My personal favourites are the DMR 9 speed and singlespeed hubs. Bearing life and weight are reasonable and they're very very easy and cheap to service. They're also available in red, which floats my boat.


 
Posted : 16/01/2013 2:03 pm
Posts: 0
Free Member
 

Take your point Northwind, I just thought it was good practice to replace them as a precaution.

So do any hubs have maintainable freehubs?


 
Posted : 16/01/2013 2:12 pm
 DezB
Posts: 54367
Free Member
 

[i]Superstar wheels[/i]

Nuff said 😉


 
Posted : 16/01/2013 2:20 pm
Posts: 0
Free Member
 

When they are adjusted up and serviced correctly, good quality cup and cone feel lovely on a road bike. So floaty smooth. I like the difference in feel so I use both and enjoy the contrast. The freehubs are shite on cup & cone I have to agree. I h8 disposable, non maintainable stuff.

WORK TO COMPLETE:
a. Translate this sentence from the forum thread on bike hubs into Spanish: "Bearing life and weight are reasonable and they're very very easy and cheap to service."
b. Print the part of the forum thread on bike hubs between "Posted : 16/01/2013 2:03" and "have maintainable freehubs?", inclusive, with no changes.
You won't need the records for anything here.

SOURCE DATA:
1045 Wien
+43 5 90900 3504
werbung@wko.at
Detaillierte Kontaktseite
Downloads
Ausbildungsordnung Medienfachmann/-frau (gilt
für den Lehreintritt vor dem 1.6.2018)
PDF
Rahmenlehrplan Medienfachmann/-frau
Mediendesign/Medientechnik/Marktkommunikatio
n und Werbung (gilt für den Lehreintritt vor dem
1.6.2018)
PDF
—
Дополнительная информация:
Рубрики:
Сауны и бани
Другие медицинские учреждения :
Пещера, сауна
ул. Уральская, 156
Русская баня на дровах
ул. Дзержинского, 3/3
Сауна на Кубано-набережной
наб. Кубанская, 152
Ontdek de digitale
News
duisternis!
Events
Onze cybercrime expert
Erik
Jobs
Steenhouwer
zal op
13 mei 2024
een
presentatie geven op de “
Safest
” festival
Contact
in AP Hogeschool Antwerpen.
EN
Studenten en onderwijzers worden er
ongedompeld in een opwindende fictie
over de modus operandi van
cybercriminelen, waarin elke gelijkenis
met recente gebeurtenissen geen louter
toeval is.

==

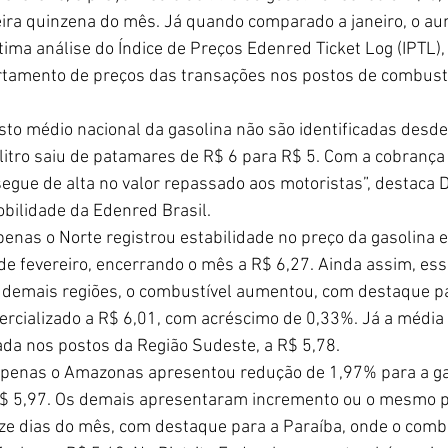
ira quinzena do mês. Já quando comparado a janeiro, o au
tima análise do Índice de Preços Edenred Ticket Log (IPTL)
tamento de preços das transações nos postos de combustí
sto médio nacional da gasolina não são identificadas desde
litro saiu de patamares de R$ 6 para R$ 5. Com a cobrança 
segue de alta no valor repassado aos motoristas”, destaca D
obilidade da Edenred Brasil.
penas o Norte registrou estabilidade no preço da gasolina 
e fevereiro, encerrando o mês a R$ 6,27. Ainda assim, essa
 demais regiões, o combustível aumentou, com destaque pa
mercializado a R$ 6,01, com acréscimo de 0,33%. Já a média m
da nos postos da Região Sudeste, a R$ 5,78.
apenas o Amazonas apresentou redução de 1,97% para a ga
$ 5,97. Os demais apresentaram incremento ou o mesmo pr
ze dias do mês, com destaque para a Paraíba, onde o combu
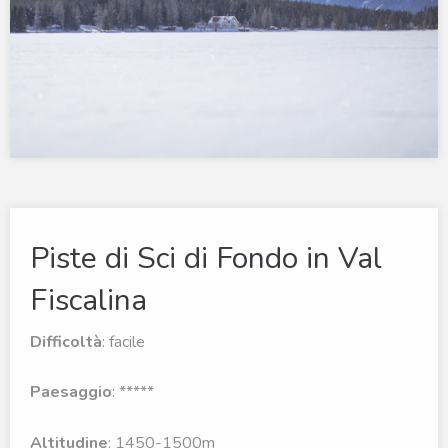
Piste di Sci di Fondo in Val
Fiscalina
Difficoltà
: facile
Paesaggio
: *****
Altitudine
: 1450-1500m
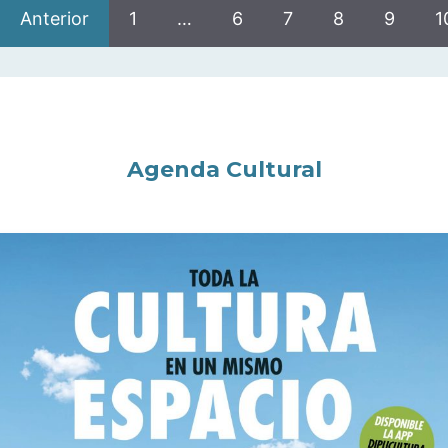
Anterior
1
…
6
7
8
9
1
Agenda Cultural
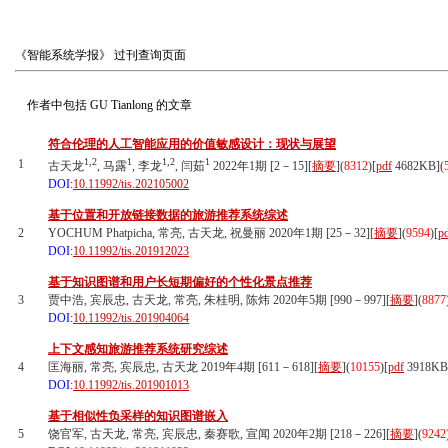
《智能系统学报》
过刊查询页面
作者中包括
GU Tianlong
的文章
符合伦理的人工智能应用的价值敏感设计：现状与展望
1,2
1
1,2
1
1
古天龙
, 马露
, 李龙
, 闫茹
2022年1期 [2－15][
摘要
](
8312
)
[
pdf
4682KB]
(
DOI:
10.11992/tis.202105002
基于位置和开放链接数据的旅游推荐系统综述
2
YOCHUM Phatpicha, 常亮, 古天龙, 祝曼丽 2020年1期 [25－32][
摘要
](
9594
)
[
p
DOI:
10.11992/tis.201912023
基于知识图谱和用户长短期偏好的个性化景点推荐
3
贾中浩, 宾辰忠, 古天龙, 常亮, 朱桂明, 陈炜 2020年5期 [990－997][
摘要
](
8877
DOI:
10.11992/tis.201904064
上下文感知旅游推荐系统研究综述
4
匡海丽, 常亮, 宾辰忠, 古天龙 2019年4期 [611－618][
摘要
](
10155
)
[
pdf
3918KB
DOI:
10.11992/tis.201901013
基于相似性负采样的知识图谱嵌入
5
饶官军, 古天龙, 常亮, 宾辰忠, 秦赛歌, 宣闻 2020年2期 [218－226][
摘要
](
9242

* * *

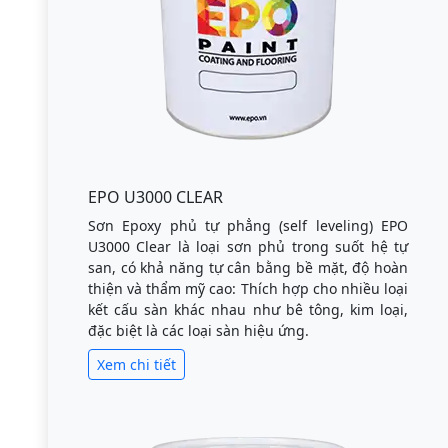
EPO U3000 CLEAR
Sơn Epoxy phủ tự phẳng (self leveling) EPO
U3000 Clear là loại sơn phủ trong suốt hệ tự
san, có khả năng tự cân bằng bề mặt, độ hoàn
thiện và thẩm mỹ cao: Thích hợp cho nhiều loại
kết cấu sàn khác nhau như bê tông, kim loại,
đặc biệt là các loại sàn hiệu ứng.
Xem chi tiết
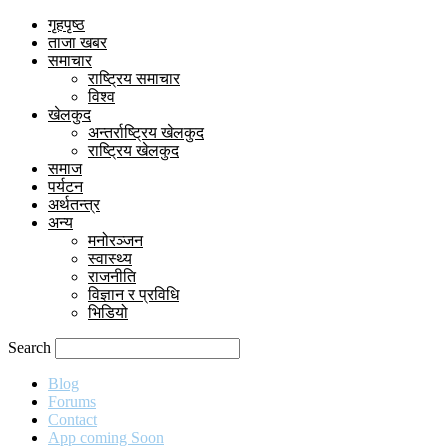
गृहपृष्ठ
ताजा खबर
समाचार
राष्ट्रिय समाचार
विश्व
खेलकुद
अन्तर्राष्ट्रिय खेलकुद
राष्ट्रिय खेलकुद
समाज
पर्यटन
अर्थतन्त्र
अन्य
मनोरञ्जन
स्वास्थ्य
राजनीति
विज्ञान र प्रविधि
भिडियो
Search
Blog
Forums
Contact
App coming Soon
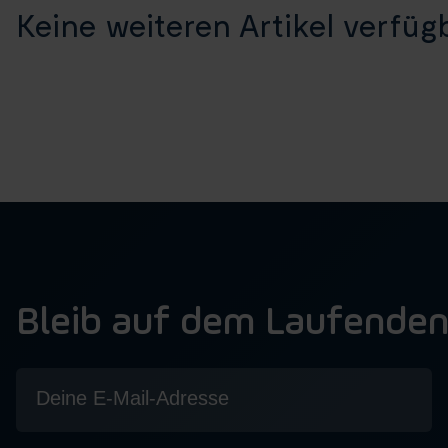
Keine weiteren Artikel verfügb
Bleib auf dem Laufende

ANSWERS GIVEN:
a. La vida útil de los rodamientos y el peso son razonables, y son muy, muy fáciles y baratos de mantener.

b.
Posted : 16/01/2013 2:03 pm
Posts: 0
Free Member
 

Take your point Northwind, I just thought it was good practice to replace them as a precaution.

So do any hubs have maintainable freehubs?